Just past our unflappable protagonist’s death-defying airplane stunt in the picture’s opening scene, we find him put out to pasture and retiring to Europe where he soon disappears from the grid entirely. It seems that his Impossible Mission Force (IMF) is being disbanded by the U.S. Senate Oversight Committee at the behest of CIA Director Alan Hunley (Alec Baldwin), an inept, if well-intentioned bureaucrat.

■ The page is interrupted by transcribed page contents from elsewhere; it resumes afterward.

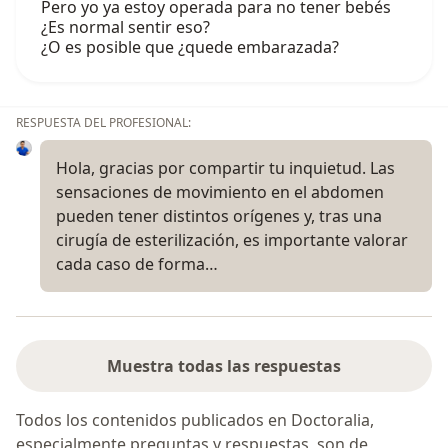
Pero yo ya estoy operada para no tener bebés
¿Es normal sentir eso?
¿O es posible que ¿quede embarazada?
RESPUESTA DEL PROFESIONAL:
Hola, gracias por compartir tu inquietud. Las
sensaciones de movimiento en el abdomen
pueden tener distintos orígenes y, tras una
cirugía de esterilización, es importante valorar
cada caso de forma…
Muestra todas las respuestas
Todos los contenidos publicados en Doctoralia,
especialmente preguntas y respuestas, son de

A governmental directive for IMF spies to come in from the proverbial cold gives evil a license to thrive, especially the Syndicate, a clandestine confederacy of assassins bent on what else but world domination. Ignoring the orders of his superiors, Ethan instead recruits former colleagues William (Jeremy Renner), Benji (Simon Pegg) and Luther (Ving Rhames) for help in toppling the power-hungry terrorist organization. And the team of veteran sleuths is ably assisted in that endeavor by Ilsa (Rebecca Ferguson), an inscrutable double-agent with mysterious motives.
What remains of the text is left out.